一方、引用例発明では、「現在値Miが最低値Mmより許容値S以上大-の場合のみ巻取機を停止する停止信号Aを出力する」のであるから、訂正発明の「両者の間に所定の幅を越える相違があるか否かを判定する回路を設けた」構成と相違するものでない。
したがって、「具体的な判定(判別)内容も相違している。」との相違点2に係る審決の認定も誤りである。
(4) そうすると、審決が訂正発明と引用例発明の相違点として認定した相違点1及び相違点2は、いずれも両発明の相違点とは認められないから、審決は、これら相違点の認定を誤り、ひいては、訂正発明の独立特許要件の判断を誤ったというべきである。

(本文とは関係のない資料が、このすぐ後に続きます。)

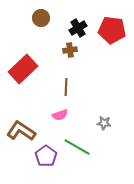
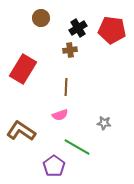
red rectangle: rotated 16 degrees counterclockwise
purple pentagon: moved 8 px right, 10 px down
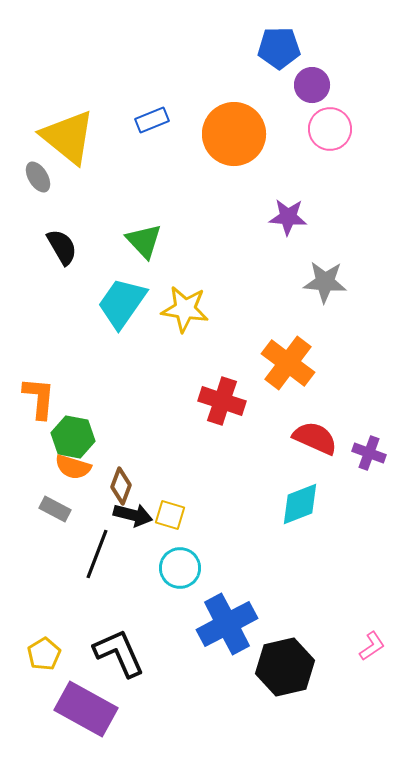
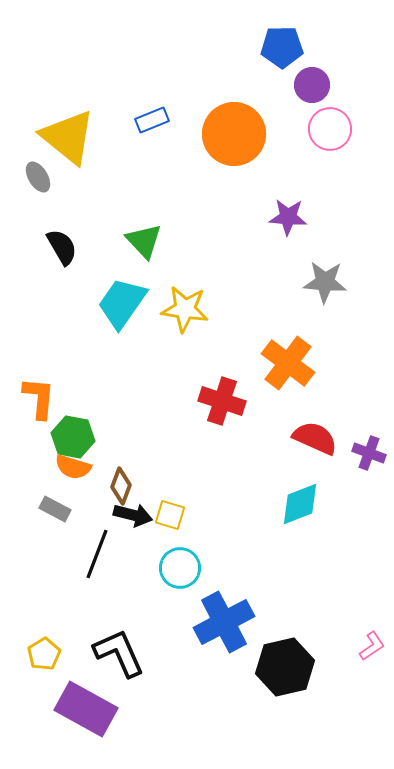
blue pentagon: moved 3 px right, 1 px up
blue cross: moved 3 px left, 2 px up
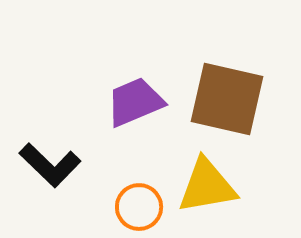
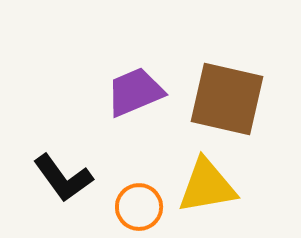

2 以上のとおりであるから、原告主張の審決取消事由4は理由があり、この誤りが審決の結論に影響を及ぼすことは明らかであるから、その余の点につき判断するまでもなく、審決は取消しを免れない。
よって、原告の請求は理由があるからこれを認容し、訴訟費用の負担につき行政事件訴訟法7条、民訴法61条を適用して、主文のとおり判決する。